The 3rd poet was the only girl competing. Another “newcomer.” Her poem was about her working a coffee shop, when a guy from Copenhagen comes in. Let it be said, from yours truly, that people from the capital aren’t that well liked here in North Jutland, Aalborg. Or so the prejudice goes. It’s all tied into the whole Jantelov I mentioned earlier – and they’re just not that affected by it in the capital. I guess we northerners envy them for that: being able to tell people how proud you are about something, without it sounding like you’re boasting and condescending.
The applause was diverse throughout the room, one table cheering wildly – while others clapped without much interest.
30 min break.
At the pissoir it smells just like the kindergarten I went to. We had guinea pigs. This kind of realisation hits quite hard – a mix of the smell of those vitamin rocks attached to the cage, straw, saw dust and pee. After this many years.. that was how I remembered my childhood?
Back to the sweat lodge. It was turned down to 6, thankfully, as opposed to before the break where the temperature was at 11.
Johnny Hefty’s round 2 was a phrasebook for all the people from Copenhagen that were present. It would help them understand his city of Aalborg, he assured. For it was nothing like what they had ever seen, he promised. And well, neither was his poem. Even for me as a “native” born Jutland guy, there were a lot of slang phrases that went over my head. They were met with wild cheer, however, by the table with his closest friends and family.
Jesper’s final round was up! If he could just keep up the cadence from his first round! His trembling had subsided slightly, but his tempo was still higher than normal readings – don’t screw it up!
He didn’t. He nailed it, as he lay flat on the ground and moaned:
“I.. aam.. soo.. tiired! There is a donkey on television. Carrying another guy so that he can rest. Why.. does.. it.. bother? I.. aam.. soo.. tiired!”
The table behind me was flat with laughter. I turned to see the enthusiastic fans. There sat 4 elderly people, faces red with laughter and smiles. No doubt this was as close to something they could relate to all evening. Again, top scores from all the judges. Surely, Jesper was in the running for top 2.
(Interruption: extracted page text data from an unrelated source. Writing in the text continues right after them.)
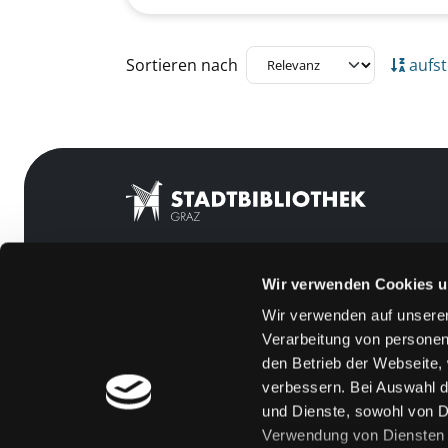
Zu den Suchfiltern springen
Sortieren nach
aufst
Wir verwenden Cookies u
Mitgliedschaft
Feedback
Wir verwenden auf unserer
Angebote
Kontakt
Verarbeitung von personen
LABUKA
Über uns
den Betrieb der Webseite,
verbessern. Bei Auswahl d
[kju:b]
Jobs
und Dienste, sowohl von Dr
News
Medienwunsch
Verwendung von Diensten u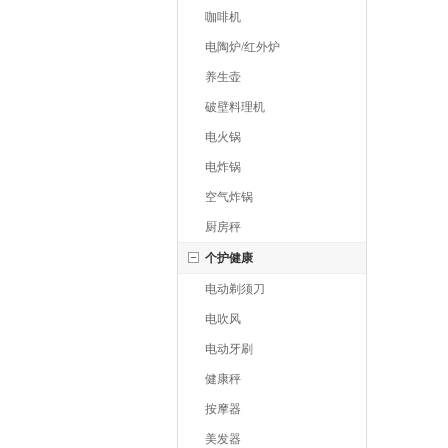
咖啡机
电陶炉/红外炉
养生壶
破壁料理机
电火锅
电炸锅
空气炸锅
厨房秤
个护健康
电动剃须刀
电吹风
电动牙刷
健康秤
按摩器
美发器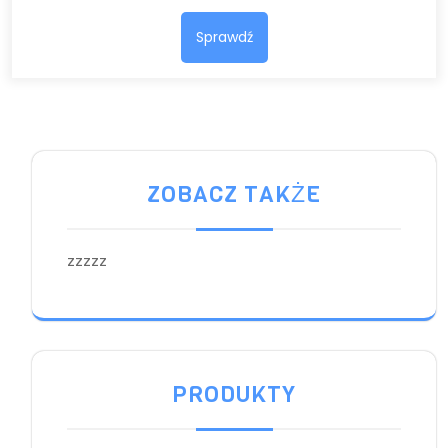
Sprawdź
ZOBACZ TAKŻE
zzzzz
PRODUKTY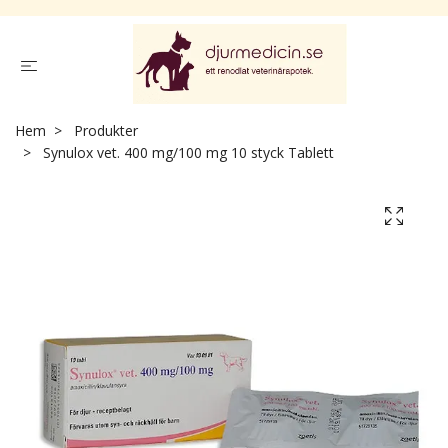
Hem
Produkter
Synulox vet. 400 mg/100 mg 10 styck Tablett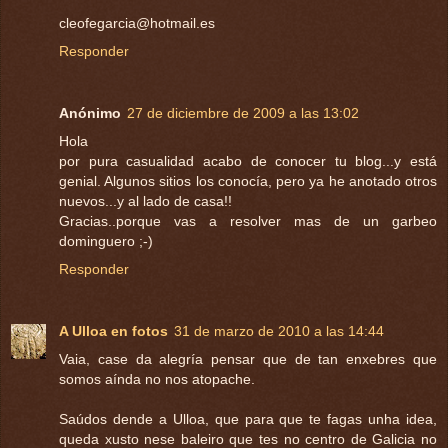
cleofegarcia@hotmail.es
Responder
Anónimo
27 de diciembre de 2009 a las 13:02
Hola
por pura casualidad acabo de conocer tu blog...y está
genial. Algunos sitios los conocía, pero ya he anotado otros
nuevos...y al lado de casa!!
Gracias..porque vas a resolver mas de un garbeo
dominguero ;-)
Responder
A Ulloa en fotos
31 de marzo de 2010 a las 14:44
Vaia, case da alegría pensar que de tan enxebres que
somos aínda no nos atopache.
Saúdos dende a Ulloa, que para que te fagas unha idea,
queda xusto nese baleiro que tes no centro de Galicia no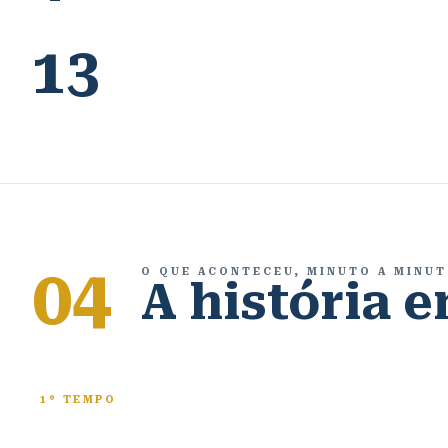
13
04
O QUE ACONTECEU, MINUTO A MINU
A história 
1º TEMPO
UÍÇA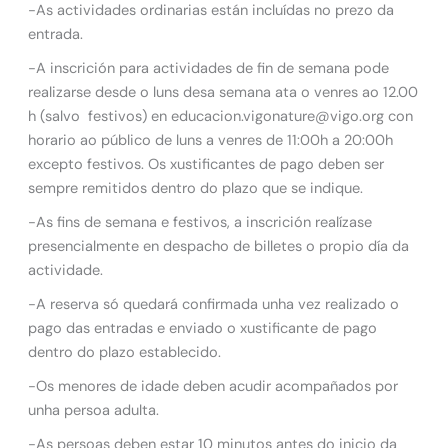
-As actividades ordinarias están incluídas no prezo da
entrada.
-A inscrición para actividades de fin de semana pode
realizarse desde o luns desa semana ata o venres ao 12.00
h (salvo festivos) en educacion.vigonature@vigo.org con
horario ao público de luns a venres de 11:00h a 20:00h
excepto festivos. Os xustificantes de pago deben ser
sempre remitidos dentro do plazo que se indique.
-As fins de semana e festivos, a inscrición realízase
presencialmente en despacho de billetes o propio día da
actividade.
-A reserva só quedará confirmada unha vez realizado o
pago das entradas e enviado o xustificante de pago
dentro do plazo establecido.
-Os menores de idade deben acudir acompañados por
unha persoa adulta.
-As persoas deben estar 10 minutos antes do inicio da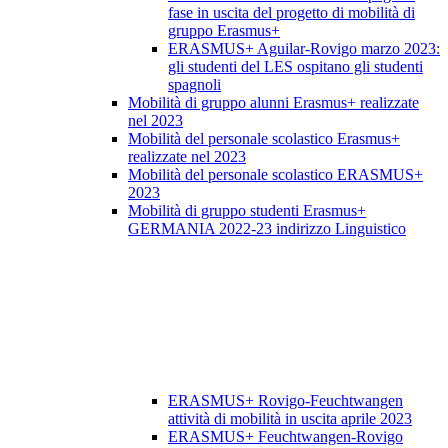
fase in uscita del progetto di mobilità di
gruppo Erasmus+
ERASMUS+ Aguilar-Rovigo marzo 2023:
gli studenti del LES ospitano gli studenti
spagnoli
Mobilità di gruppo alunni Erasmus+ realizzate
nel 2023
Mobilità del personale scolastico Erasmus+
realizzate nel 2023
Mobilità del personale scolastico ERASMUS+
2023
Mobilità di gruppo studenti Erasmus+
GERMANIA 2022-23 indirizzo Linguistico
ERASMUS+ Rovigo-Feuchtwangen
attività di mobilità in uscita aprile 2023
ERASMUS+ Feuchtwangen-Rovigo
Skipping a few poems in my summary, it was now time to add up the points and find a winner. For the short intermission, Johnny Hefty came back on stage and read aloud his poem on the bottle that the event was meant to celebrate.
“Aquavit is a drink for the God’s, and with divine powers come great responsibility… drink responsible! Peace in the universe!”
He cheered before he was pulled off stage. It was now time.
Jesper had won! And the food that followed was a-mazing. Danish open sandwiches, rye bread with herring, pork roast and other delicious foods. In no way does that meagre description do justice to those divine sandwiches. Mhhm mhm, what a great way to end a fine 2 hour afternoon.